Penn researchers receive $700,000 grant to study gun violence hot spots

The project will compare newly-enacted gun policies to changes in firearm mortality rates

Gun Violence Research
Gun Violence study Penn researchers Thom Carroll/PhillyVoice

Students walk around the campus of the University of Pennsylvania. Researchers at the school will spend the next two years examining hot spots of gun violence around the country in an attempt to highlight effective firearm policies.

Researchers at the University of Pennsylvania received more than $700,000 in grants to study gun violence "hot-spotting" across the country, the National Collaborative on Gun Violence announced Thursday.

The grant comes as one of 17 awarded by the NCGV, totaling nearly $10 million in total grant funding. Thirteen grants are funding research projects, and four are funding dissertations.

Penn's research will be led by Douglas Wiebe, a professor of epidemiology at the university who has studied firearm violence and policy for the past two decades. Wiebe will explore how state and county firearm mortality rates have changed, both over time and place, when compared with changing gun policies.

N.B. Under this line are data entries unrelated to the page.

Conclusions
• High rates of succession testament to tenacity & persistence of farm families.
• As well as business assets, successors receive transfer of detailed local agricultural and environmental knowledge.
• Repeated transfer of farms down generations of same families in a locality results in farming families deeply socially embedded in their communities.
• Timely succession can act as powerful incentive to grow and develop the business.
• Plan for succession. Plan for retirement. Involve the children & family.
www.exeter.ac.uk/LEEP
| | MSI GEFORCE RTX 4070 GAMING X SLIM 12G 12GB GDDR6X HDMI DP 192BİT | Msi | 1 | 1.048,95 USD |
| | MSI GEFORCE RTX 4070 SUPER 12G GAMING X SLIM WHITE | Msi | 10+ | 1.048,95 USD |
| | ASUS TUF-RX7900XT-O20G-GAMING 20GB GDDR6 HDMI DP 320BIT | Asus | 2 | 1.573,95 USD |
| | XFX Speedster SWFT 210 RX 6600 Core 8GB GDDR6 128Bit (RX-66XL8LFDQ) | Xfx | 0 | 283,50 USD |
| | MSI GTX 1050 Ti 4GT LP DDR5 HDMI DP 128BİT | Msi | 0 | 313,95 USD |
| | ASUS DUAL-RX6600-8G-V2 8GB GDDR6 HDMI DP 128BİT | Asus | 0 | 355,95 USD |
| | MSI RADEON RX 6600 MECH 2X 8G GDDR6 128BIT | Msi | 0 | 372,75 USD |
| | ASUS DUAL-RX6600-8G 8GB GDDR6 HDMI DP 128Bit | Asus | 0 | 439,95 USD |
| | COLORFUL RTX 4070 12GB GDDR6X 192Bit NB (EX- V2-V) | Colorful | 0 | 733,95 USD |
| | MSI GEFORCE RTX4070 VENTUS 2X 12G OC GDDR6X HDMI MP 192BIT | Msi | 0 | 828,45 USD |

The goal of the project is to identify counties, across the country, that have proven to be outliers in gun-related mortality rates, and to ultimately identify gun policies from across the country that help reduce firearm mortality, according to the NCGV.

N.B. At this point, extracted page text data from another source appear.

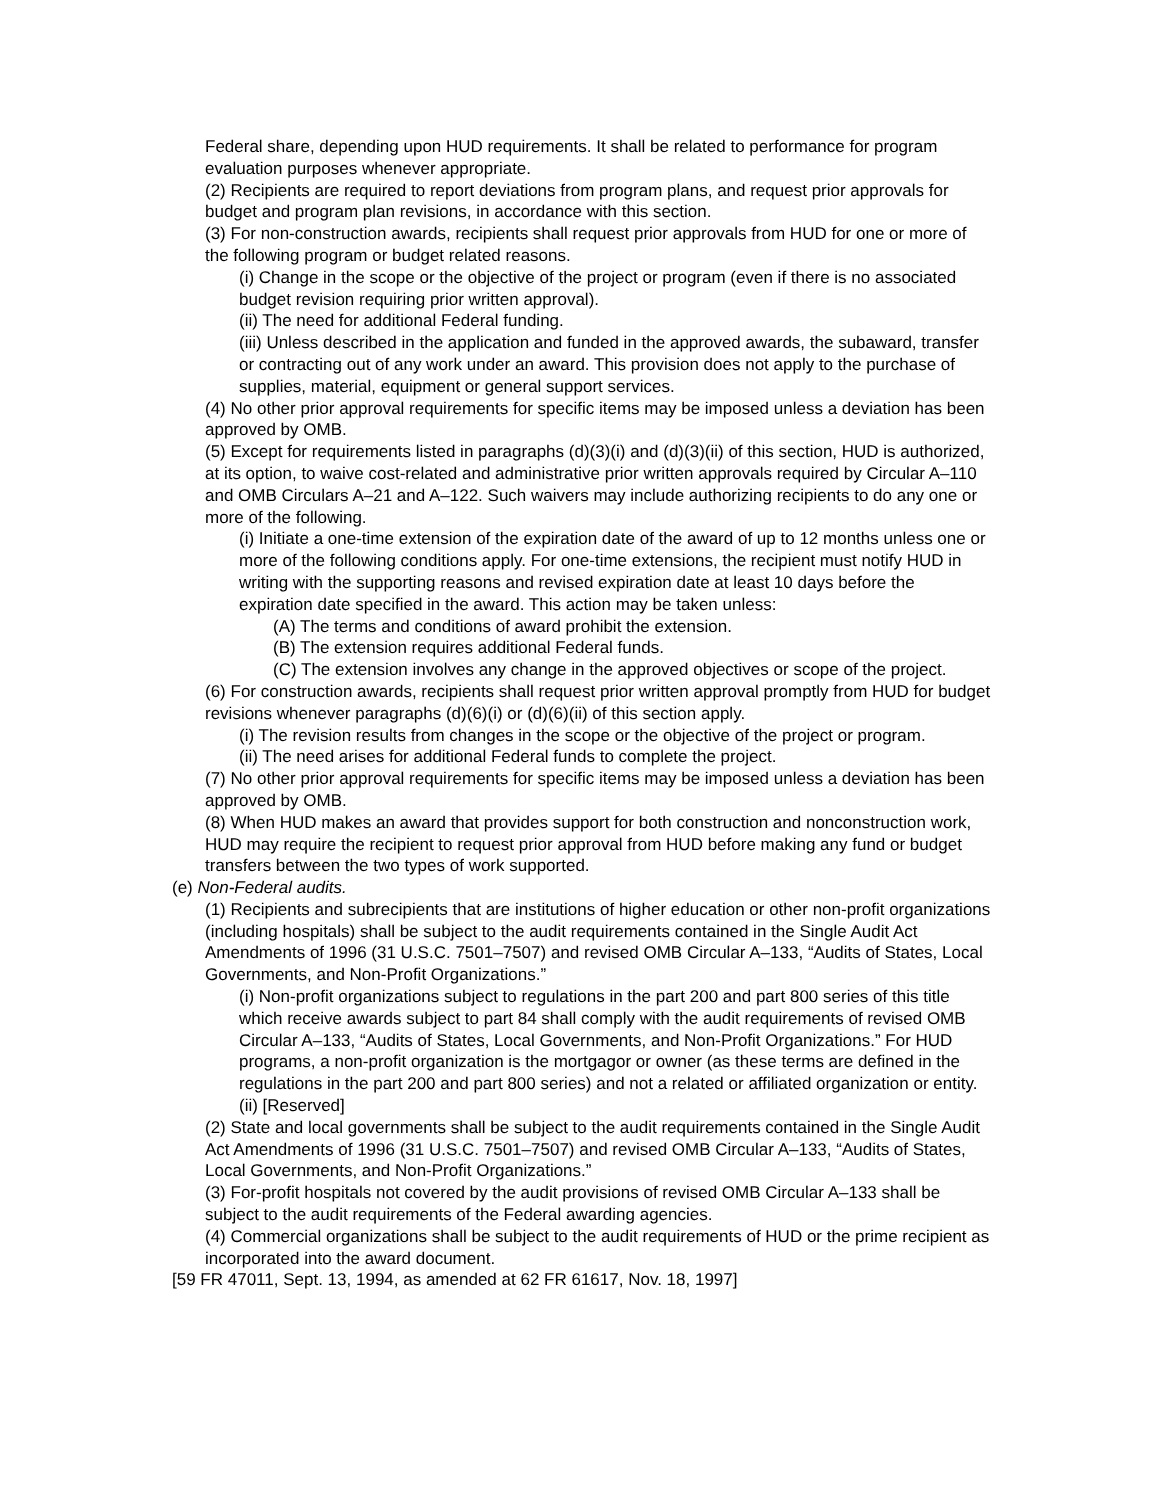Federal share, depending upon HUD requirements. It shall be related to performance for program evaluation purposes whenever appropriate.
(2) Recipients are required to report deviations from program plans, and request prior approvals for budget and program plan revisions, in accordance with this section.
(3) For non-construction awards, recipients shall request prior approvals from HUD for one or more of the following program or budget related reasons.
(i) Change in the scope or the objective of the project or program (even if there is no associated budget revision requiring prior written approval).
(ii) The need for additional Federal funding.
(iii) Unless described in the application and funded in the approved awards, the subaward, transfer or contracting out of any work under an award. This provision does not apply to the purchase of supplies, material, equipment or general support services.
(4) No other prior approval requirements for specific items may be imposed unless a deviation has been approved by OMB.
(5) Except for requirements listed in paragraphs (d)(3)(i) and (d)(3)(ii) of this section, HUD is authorized, at its option, to waive cost-related and administrative prior written approvals required by Circular A–110 and OMB Circulars A–21 and A–122. Such waivers may include authorizing recipients to do any one or more of the following.
(i) Initiate a one-time extension of the expiration date of the award of up to 12 months unless one or more of the following conditions apply. For one-time extensions, the recipient must notify HUD in writing with the supporting reasons and revised expiration date at least 10 days before the expiration date specified in the award. This action may be taken unless:
(A) The terms and conditions of award prohibit the extension.
(B) The extension requires additional Federal funds.
(C) The extension involves any change in the approved objectives or scope of the project.
(6) For construction awards, recipients shall request prior written approval promptly from HUD for budget revisions whenever paragraphs (d)(6)(i) or (d)(6)(ii) of this section apply.
(i) The revision results from changes in the scope or the objective of the project or program.
(ii) The need arises for additional Federal funds to complete the project.
(7) No other prior approval requirements for specific items may be imposed unless a deviation has been approved by OMB.
(8) When HUD makes an award that provides support for both construction and nonconstruction work, HUD may require the recipient to request prior approval from HUD before making any fund or budget transfers between the two types of work supported.
(e) Non-Federal audits.
(1) Recipients and subrecipients that are institutions of higher education or other non-profit organizations (including hospitals) shall be subject to the audit requirements contained in the Single Audit Act Amendments of 1996 (31 U.S.C. 7501–7507) and revised OMB Circular A–133, “Audits of States, Local Governments, and Non-Profit Organizations.”
(i) Non-profit organizations subject to regulations in the part 200 and part 800 series of this title which receive awards subject to part 84 shall comply with the audit requirements of revised OMB Circular A–133, “Audits of States, Local Governments, and Non-Profit Organizations.” For HUD programs, a non-profit organization is the mortgagor or owner (as these terms are defined in the regulations in the part 200 and part 800 series) and not a related or affiliated organization or entity.
(ii) [Reserved]
(2) State and local governments shall be subject to the audit requirements contained in the Single Audit Act Amendments of 1996 (31 U.S.C. 7501–7507) and revised OMB Circular A–133, “Audits of States, Local Governments, and Non-Profit Organizations.”
(3) For-profit hospitals not covered by the audit provisions of revised OMB Circular A–133 shall be subject to the audit requirements of the Federal awarding agencies.
(4) Commercial organizations shall be subject to the audit requirements of HUD or the prime recipient as incorporated into the award document.
[59 FR 47011, Sept. 13, 1994, as amended at 62 FR 61617, Nov. 18, 1997]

“America needs evidence-based answers on the causes of gun violence and how to prevent it,” Andrew Morra, NCGV director, said Thursday. “These research projects, selected first and foremost for their rigor, will generate evidence for informing policy that protects the public and preserves the rights of responsible gun owners.”

Wiebe's project is expected to be completed by mid-2021.

Penn receives the grant at a notable time in Philadelphia's own fight against gun violence. Democratic state representatives held a policy hearing Tuesday in University City, blocks from Penn's campus, to address a recent increase in the city's gun violence. Police figures released this week showed the city's homicide count at 182, up from last year's mark at the same time.

"The gun violence problems Philadelphians face are very different than gun violence problems in many other parts of the Commonwealth, which is why Philadelphia requires different solutions," Mayor's Office spokesman Mike Dunn said in a statement this week, as reported by the Philadelphia Tribune. "A component of these solutions must be the ability to draft and enforce certain gun laws specifically focused on the unique challenges that Philadelphia faces."

On Wednesday, Philadelphia City Council discussed a potential bill that would prohibit gun possession in parks and at recreation centers in the city.